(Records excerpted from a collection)
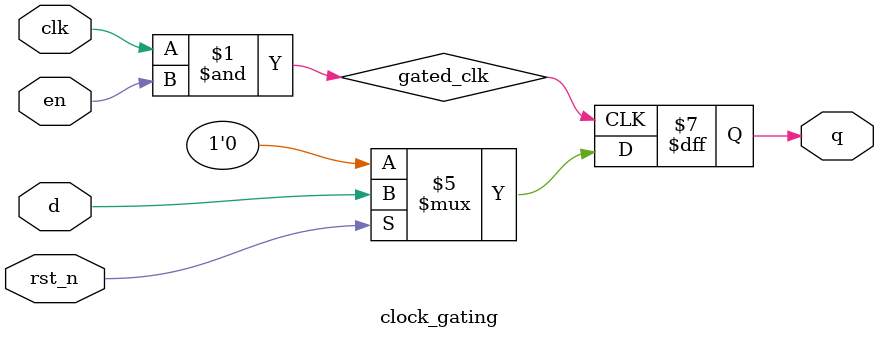
<source format=v>

module clock_gating (clk,rst_n,d,en,q);
input clk,rst_n,en,d;
output reg q;
wire gated_clk;
//  reg latch_out;

  
assign gated_clk = clk & en;
  
always@(posedge gated_clk) begin
if(!rst_n) q<=0;
else    q<=d;
end

endmodule

</source>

§ Problem requirements:
All entries above are to be reproduced exactly, with no pictures.

§ Output for this task:
<source format=v>

module clock_gating (clk,rst_n,d,en,q);
input clk,rst_n,en,d;
output reg q;
wire gated_clk;
//  reg latch_out;

  
assign gated_clk = clk & en;
  
always@(posedge gated_clk) begin
if(!rst_n) q<=0;
else    q<=d;
end

endmodule

</source>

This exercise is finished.